Again I was not focusing on the actual thing that the presenter was demoing, but rather my focus was how the presenter uses Vim in the terminal with Vim on one side and the terminal shell on the other side. I was mind blown yet again. I can have my entire screen as a terminal window and have Vim and terminal side by side. This is when I learnt about Tmux.
I started to learn more about Tmux. I can split my terminal screen. I can write something, execute the test and see the result on the other side. I learn the various configurations for Tmux and Vim and made it my own.
Discovering Tmux revolutionised my workflow. For the longest time, this is my setup. This is something that I am comfortable with. Picking up Vim and Tmux is something that I had to invest a lot of my time. One thing I have to admit is that for me, the learning curve was a steep one, but once you go it, there is no turning back.
New and Improved VIM, NeoVim.
There were no mind-blowing moment switching from Vim to NeoVim for me. Switching to NeoVim was a natural progression. With its advanced features like LSP support and more and more Lua-based plugins pops up, I decided to give it a try. Ported over my keybindings, and it just feels like home. It became my go-to code editor.
Should you switch to Vim?
No, not really. Ultimately, the choice of code editor is personal. I believe everyone has to go on their personal journey in finding the right IDE / editor for them. It could be Vim or IntelliJ, it does not matter. What matters most is that you find one that you are comfortable with and are willing to spend a lot of time learning and understanding it.
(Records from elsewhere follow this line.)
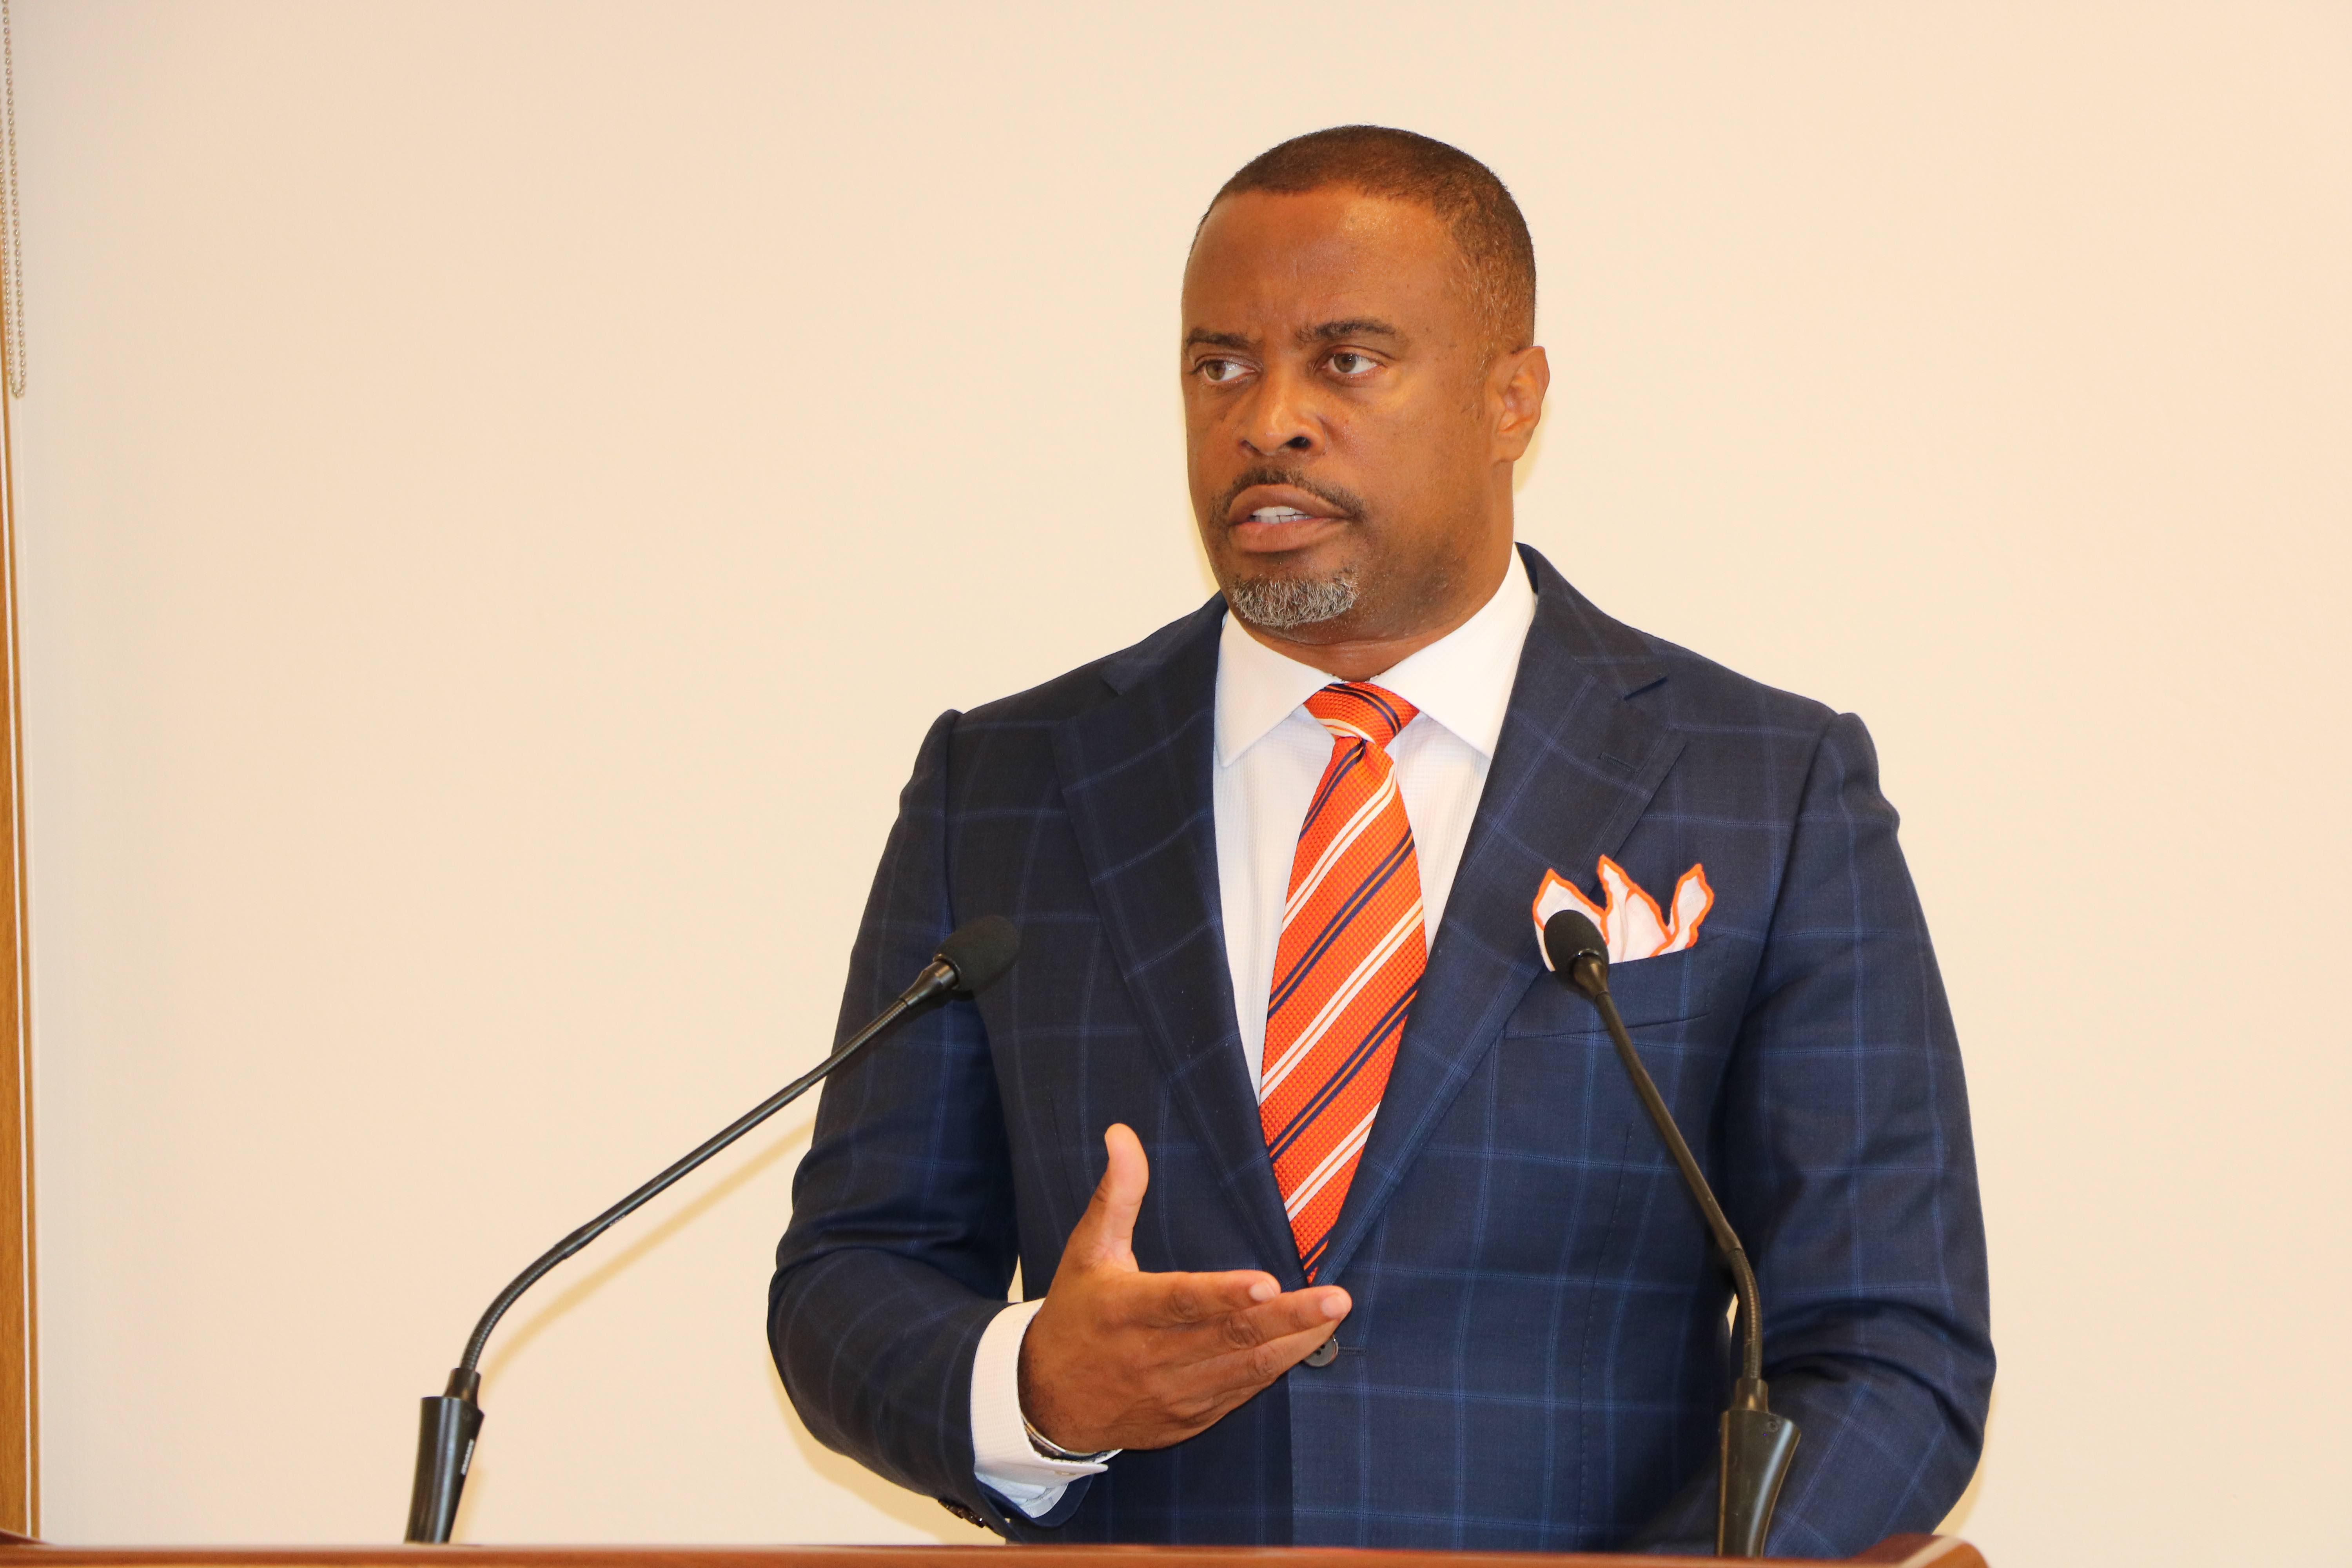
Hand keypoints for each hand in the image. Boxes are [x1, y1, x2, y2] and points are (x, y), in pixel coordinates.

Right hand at [1016, 1123, 1348, 1453]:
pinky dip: (1272, 1370)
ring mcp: (1172, 1393)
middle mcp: (1151, 1356)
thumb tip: (1122, 1135)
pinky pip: (1239, 1393)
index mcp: (1124, 1310)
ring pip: (1243, 1370)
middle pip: (1228, 1337)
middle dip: (1287, 1317)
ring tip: (1334, 1316)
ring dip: (1294, 1345)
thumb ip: (1117, 1195)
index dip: (1224, 1294)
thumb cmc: (1075, 1315)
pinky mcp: (1187, 1418)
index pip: (1181, 1301)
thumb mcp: (1087, 1251)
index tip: (1268, 1282)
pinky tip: (1305, 1345)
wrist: (1050, 1403)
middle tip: (1337, 1298)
If you are a software engineer, and your work requires you to write codes, you will be spending a lot of time on your IDE / Editors. Might as well find one that you are comfortable and not one that you have to constantly fight with. Invest time in learning not just your craft, but the tools of your craft.
A professional chef is more productive in his kitchen, he knows where everything is. A code editor together the development environment is a Software Engineer’s ‘kitchen’ learn to get used to it, learn where everything is like the chef.
That being said, there is no real reason to stick to just one. Use whichever that helps you get the job done. I believe that at the end of the day, what you produce is what matters. The users of your software does not care if you code it with Vim, IntelliJ, Atom, VS Code, or others. At the end of the day, they are just tools.